EXERCISE DETAILS: Find the line with "وقد تكلمنا عن هذا الموضوع بالتفصيل في" in the records below. Output exactly from there until after the line with "investigados. Em poder dos alvos, foram", without pictures.

(Beginning of EXERCISE MATERIAL)

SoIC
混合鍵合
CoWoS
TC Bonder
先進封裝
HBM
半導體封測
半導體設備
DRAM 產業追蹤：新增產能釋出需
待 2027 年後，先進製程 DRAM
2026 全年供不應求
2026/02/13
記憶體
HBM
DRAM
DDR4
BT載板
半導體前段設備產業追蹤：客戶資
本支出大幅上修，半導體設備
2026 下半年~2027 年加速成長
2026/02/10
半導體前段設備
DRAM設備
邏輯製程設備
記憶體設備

(End of EXERCISE MATERIAL)
(Beginning of EXERCISE MATERIAL)

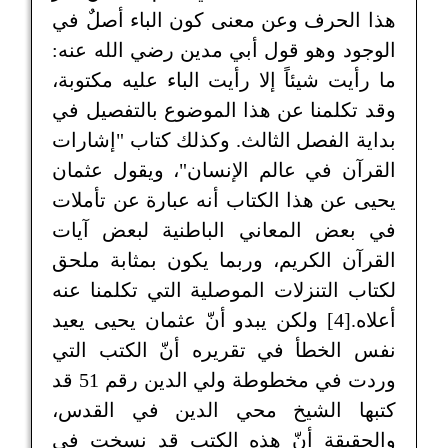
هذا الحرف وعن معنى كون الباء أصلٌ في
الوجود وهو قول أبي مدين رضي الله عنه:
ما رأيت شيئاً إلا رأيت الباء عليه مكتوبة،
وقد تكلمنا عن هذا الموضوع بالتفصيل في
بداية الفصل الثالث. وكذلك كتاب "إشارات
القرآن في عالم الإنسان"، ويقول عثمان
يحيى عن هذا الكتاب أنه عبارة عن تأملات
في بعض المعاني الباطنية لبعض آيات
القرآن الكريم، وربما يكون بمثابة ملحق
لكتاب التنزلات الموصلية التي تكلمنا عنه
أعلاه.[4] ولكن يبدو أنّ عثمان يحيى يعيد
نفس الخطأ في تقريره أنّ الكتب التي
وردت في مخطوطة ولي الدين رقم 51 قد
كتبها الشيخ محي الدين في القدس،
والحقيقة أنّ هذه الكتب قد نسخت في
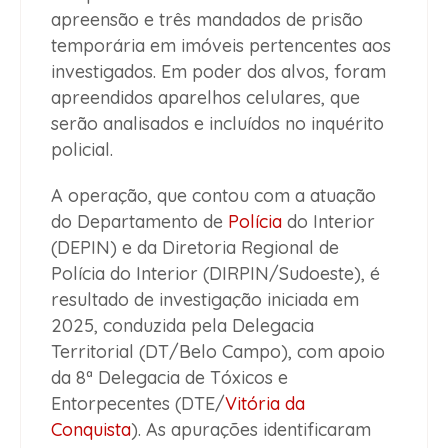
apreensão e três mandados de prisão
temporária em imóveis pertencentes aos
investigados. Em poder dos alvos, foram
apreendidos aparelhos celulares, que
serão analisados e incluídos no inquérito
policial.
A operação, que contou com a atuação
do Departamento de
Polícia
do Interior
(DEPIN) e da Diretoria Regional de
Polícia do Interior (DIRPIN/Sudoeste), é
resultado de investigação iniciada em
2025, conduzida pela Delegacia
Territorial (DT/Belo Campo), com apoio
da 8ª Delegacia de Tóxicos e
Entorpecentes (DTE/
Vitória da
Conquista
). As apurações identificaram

(End of EXERCISE MATERIAL)

SOLUTION FOR THIS TASK:
وقد تكلمنا عن هذا الموضوع بالتفصيل في
بداية الفصل الثالث. وكذلك كتاب "إشارات
القرآن في عالم الإنسان"، ويقول عثمان
يحيى عن هذا الكتاب أنه عبارة عن تأملات
في بعض المعاني الباطنية لبعض آيات
القرآن الكريم، وربما يكون بمثابة ملحق
لكتاب التنزلات الموصلية التي تكلمنا عنه
أعلاه.[4] ولكن يبدو أنّ عثمان يحيى يعيد
نفس الخطأ في تقريره أنّ الكتب التي
وردت في مخطوطة ولي الدين رقم 51 قد
كتبها الشيخ محي الدين في القدس،
والحقيقة أنّ هذه الكتب قد نسخت في
apreensão e três mandados de prisão
temporária em imóveis pertencentes aos
investigados. Em poder dos alvos, foram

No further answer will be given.